10. The method of claim 9,
When the face of one speaker is detected, the controller selects the center coordinates of the face of the one speaker as reference coordinates and determines a range of the image for transmission by extending the image from top to bottom, left and right, and then determining Device for extracting a range of images.

10. The method of claim 9,
When a plurality of speaker faces are detected, the controller selects reference coordinates for up, down, left, and right directions among center coordinates of the plurality of speaker faces, and extends up, down, left, and right from each reference coordinate. Thereby determining the range of the transmission image, and then extracting the image of the determined range.

The method of claim 12,
The control unit, characterized in that for determining the range of the image for transmission to include the image of a plurality of speakers.

The method of claim 13,
The control unit, if the extracted image is larger than the size defined in the format of the image for transmission, resize the size of the image for transmission to the long format.

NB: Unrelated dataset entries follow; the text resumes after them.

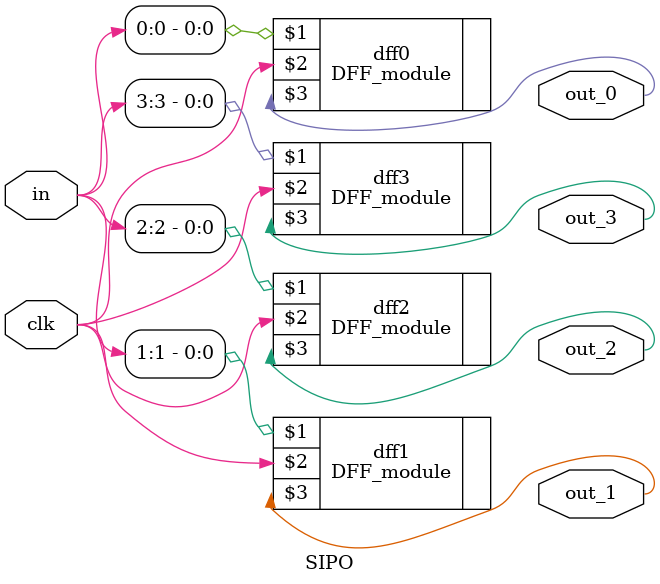
<source format=v>
module SIPO(
	
	input [3:0]in,
	input clk,
	
	output out_0,
	output out_1,
	output out_2,
	output out_3
);

	
	DFF_module dff0(
		in[0],
		clk,
		out_0
	);
	
	DFF_module dff1(
		in[1],
		clk,
		out_1
	);
	
	DFF_module dff2(
		in[2],
		clk,
		out_2
	);
	
	DFF_module dff3(
		in[3],
		clk,
		out_3
	);

endmodule
</source>
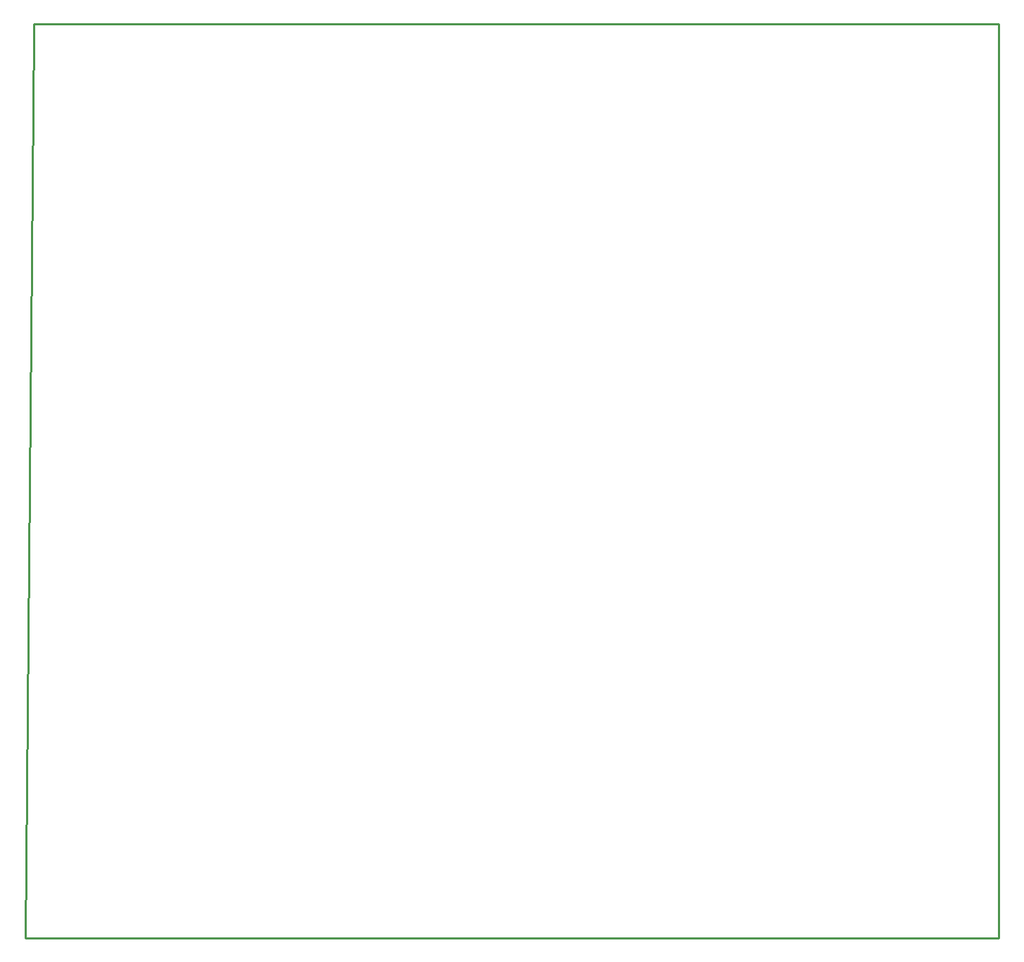
<source format=gko>
G04 Layer: BoardOutlineLayer*
G04 EasyEDA v6.5.54, 2026-02-11 06:23:56*
G04 3bbecb6fe9b747f29c0abc7b8abece35,92e600de7ff74937a4e092c024f19ce6,10*
G04 Gerber Generator version 0.2*
G04 Scale: 100 percent, Rotated: No, Reflected: No *
G04 Dimensions in millimeters *
G04 leading zeros omitted , absolute positions ,4 integer and 5 decimal *
%FSLAX45Y45*%
%MOMM*%

%ADD10C,0.2540*%
%ADD11C,0.0152*%
D10*
X-9299981Y9599980D02*
G01*
X-9299958Y9700082D01*
X2299967Y9700082D01*
X2299967Y-1299895D01*
X-9400034Y-1299895D01*
X-9299981Y9599980D01*

%LPD*%
M02*

</source>
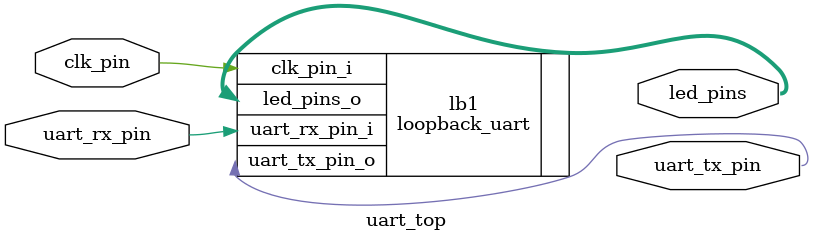
<source format=v>


`default_nettype none

module uart_top(
    input clk_pin,
    input uart_rx_pin,
    output uart_tx_pin,
    output [5:0] led_pins
);

    // Set the LEDs to on (active low)
    //assign led_pins = 6'b000000;

    loopback_uart lb1(
        .clk_pin_i(clk_pin),
        .uart_rx_pin_i(uart_rx_pin),
        .uart_tx_pin_o(uart_tx_pin),
        .led_pins_o(led_pins)
    );

    // uart_write_test uart1(
    //     .clk_pin_i(clk_pin),
    //     .uart_rx_pin_i(uart_rx_pin),
    //     .uart_tx_pin_o(uart_tx_pin),
    //     .led_pins_o(led_pins)
    // );

    // led_uart led_uart1(
    //     .clk_pin_i(clk_pin),
    //     .uart_rx_pin_i(uart_rx_pin),
    //     .uart_tx_pin_o(uart_tx_pin),
    //     .led_pins_o(led_pins)
    // );

endmodule
</source>
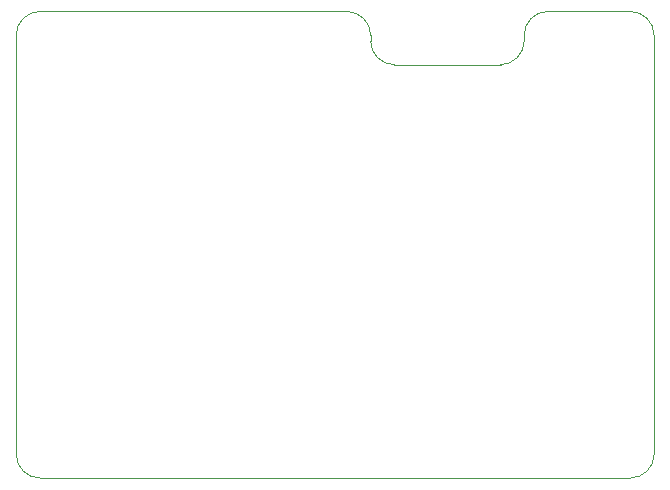
<source format=gm1>
%TF.GenerationSoftware,KiCad,Pcbnew,9.0.5*%
%TF.CreationDate,2025-11-19T14:43:04+01:00*%
%TF.ProjectId,caelum,6361656c-756d-42e6-9b69-6361645f7063,rev?*%
%TF.SameCoordinates,Original*%
%TF.FileFunction,Profile,NP*%
%FSLAX46Y46*%
G04 Gerber Fmt 4.6, Leading zero omitted, Abs format (unit mm)*
G04 Created by KiCad (PCBNEW 9.0.5) date 2025-11-19 14:43:04*
%MOMM*%
%LPD*%
G01*
G04 APERTURE LIST*
%TA.AperFunction,Profile*%
%ADD10C,0.050000*%
%TD*%
G04 APERTURE END LIST*
D10*
X87000000Y-28500000D02*
X87000000Y-29000000D01*
X100000000Y-28500000D02*
X100000000Y-29000000D01*
X57000000Y-28500000D02*
G75*
G02*
X59000000Y-26500000I2000000J0D01*
G01*
X109000000Y-26500000D02*
G75*
G02*
X111000000Y-28500000I0J-2000000D01*
G01*
X100000000Y-28500000D02*
G75*
G02*
X102000000Y-26500000I2000000J0D01*
G01*
X89000000Y-31000000D02*
X98000000Y-31000000D01*
X100000000Y-29000000D02*
G75*
G02*
X98000000Y-31000000I-2000000J0D01*
G01*
X89000000Y-31000000D02*
G75*
G02*
X87000000Y-29000000I0J2000000D01*
G01*
X85000000Y-26500000D02*
G75*
G02*
X87000000Y-28500000I0J-2000000D01*
G01*
X59000000Y-66000000D02*
G75*
G02*
X57000000Y-64000000I0J2000000D01*
G01*
X111000000Y-64000000D02*
G75*
G02*
X109000000Y-66000000I-2000000J0D01*
G01*
X109000000Y-26500000D02*
X102000000Y-26500000D01*
X111000000Y-64000000D02*
X111000000Y-28500000D01*
X59000000Y-66000000D02*
X109000000Y-66000000D01*
X57000000Y-28500000D02*
X57000000Y-64000000D01*
X59000000Y-26500000D02*
X85000000Y-26500000D01*
M02*

</source>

10. The method of claim 9,
If the speaker's face is not detected, the controller selects the center coordinates of the omnidirectional image as the reference coordinates, and determines the range of the image for transmission by expanding the image from the reference coordinates up, down, left, and right. Device for extracting.

10. The method of claim 9,
And a communication unit for transmitting the image for transmission to a counterpart terminal.